#### Required action:
Repeat every record exactly as written, but leave out the pictures.

#### Given entries:

====

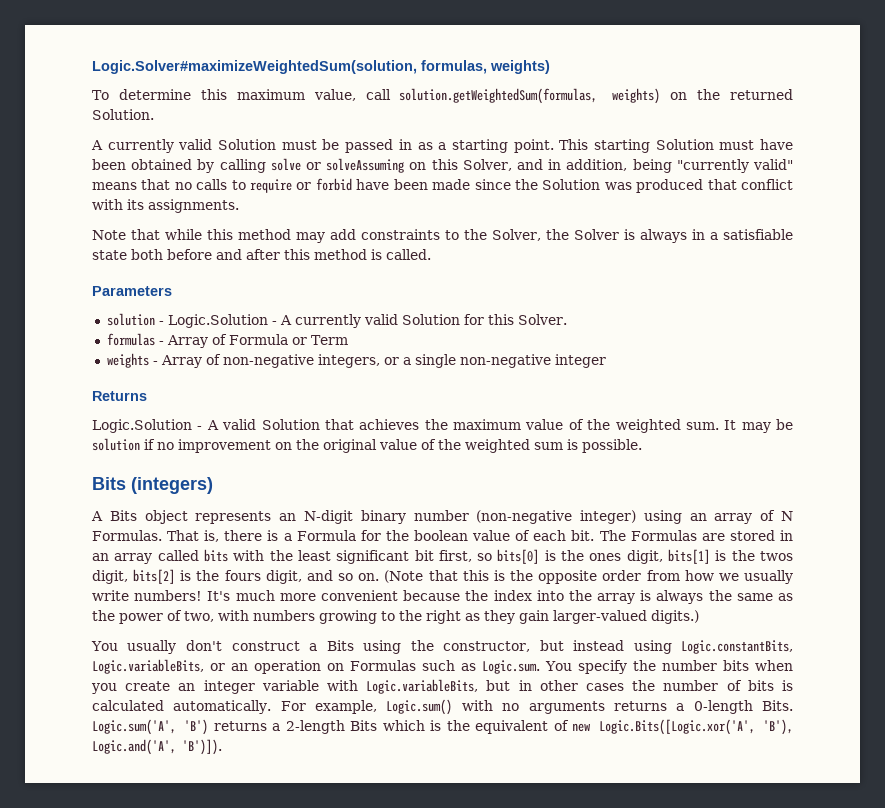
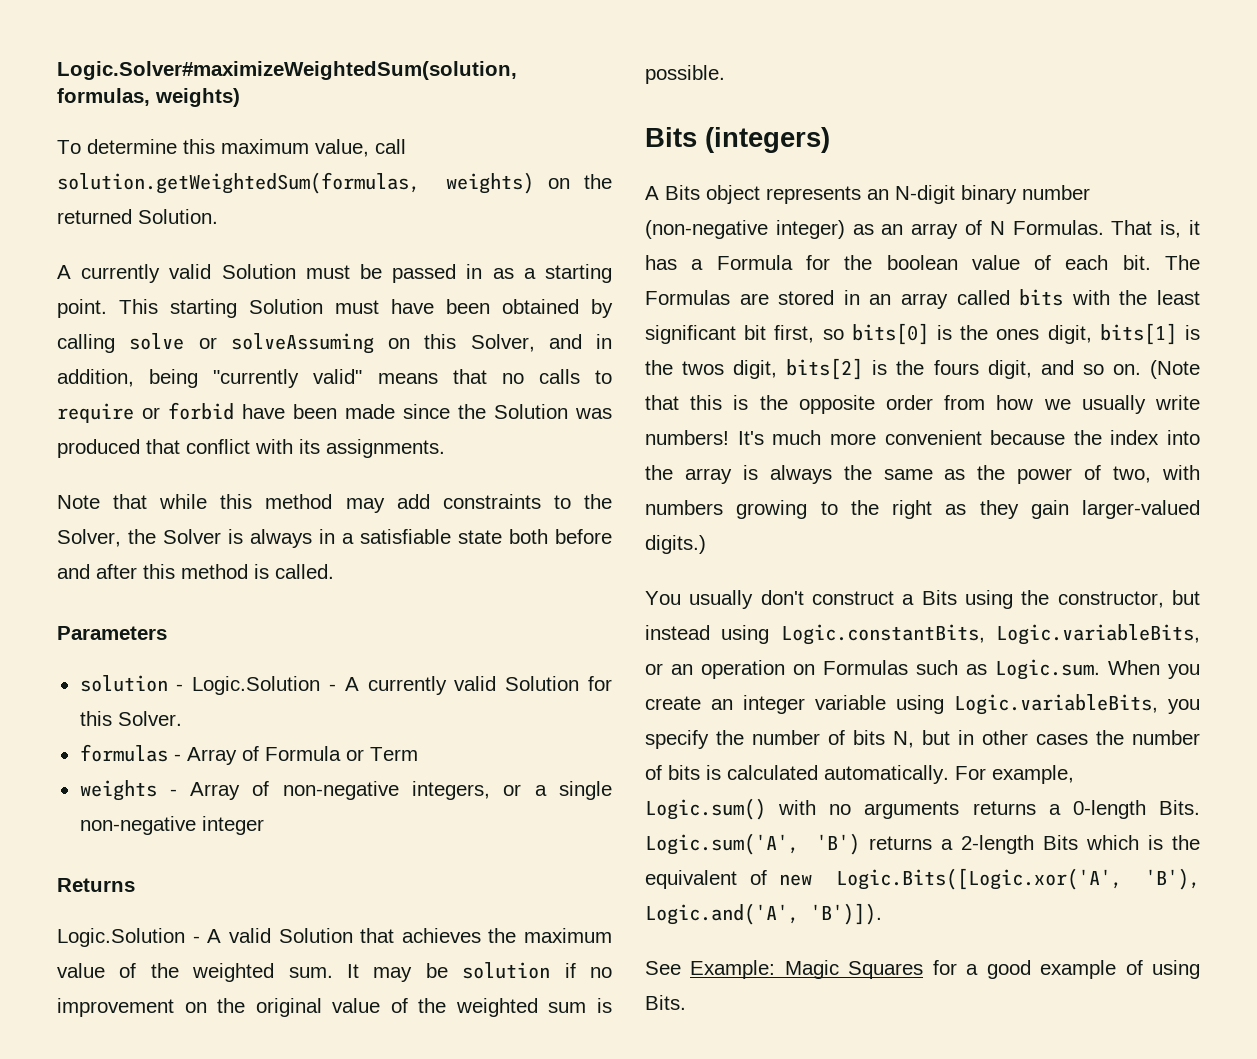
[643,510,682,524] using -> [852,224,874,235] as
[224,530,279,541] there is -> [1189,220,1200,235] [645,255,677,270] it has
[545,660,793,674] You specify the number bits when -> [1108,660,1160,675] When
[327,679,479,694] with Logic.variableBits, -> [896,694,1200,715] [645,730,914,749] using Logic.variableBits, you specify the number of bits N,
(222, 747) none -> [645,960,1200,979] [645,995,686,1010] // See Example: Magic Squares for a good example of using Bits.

====

#### Result of this exercise:
[643,510,682,524] using -> [852,224,874,235] as
[224,530,279,541] there is -> [1189,220,1200,235] [645,255,677,270] it has
[545,660,793,674] You specify the number bits when -> [1108,660,1160,675] When
[327,679,479,694] with Logic.variableBits, -> [896,694,1200,715] [645,730,914,749] using Logic.variableBits, you specify the number of bits N,
(222, 747) none -> [645,960,1200,979] [645,995,686,1010] // See Example: Magic Squares for a good example of using Bits.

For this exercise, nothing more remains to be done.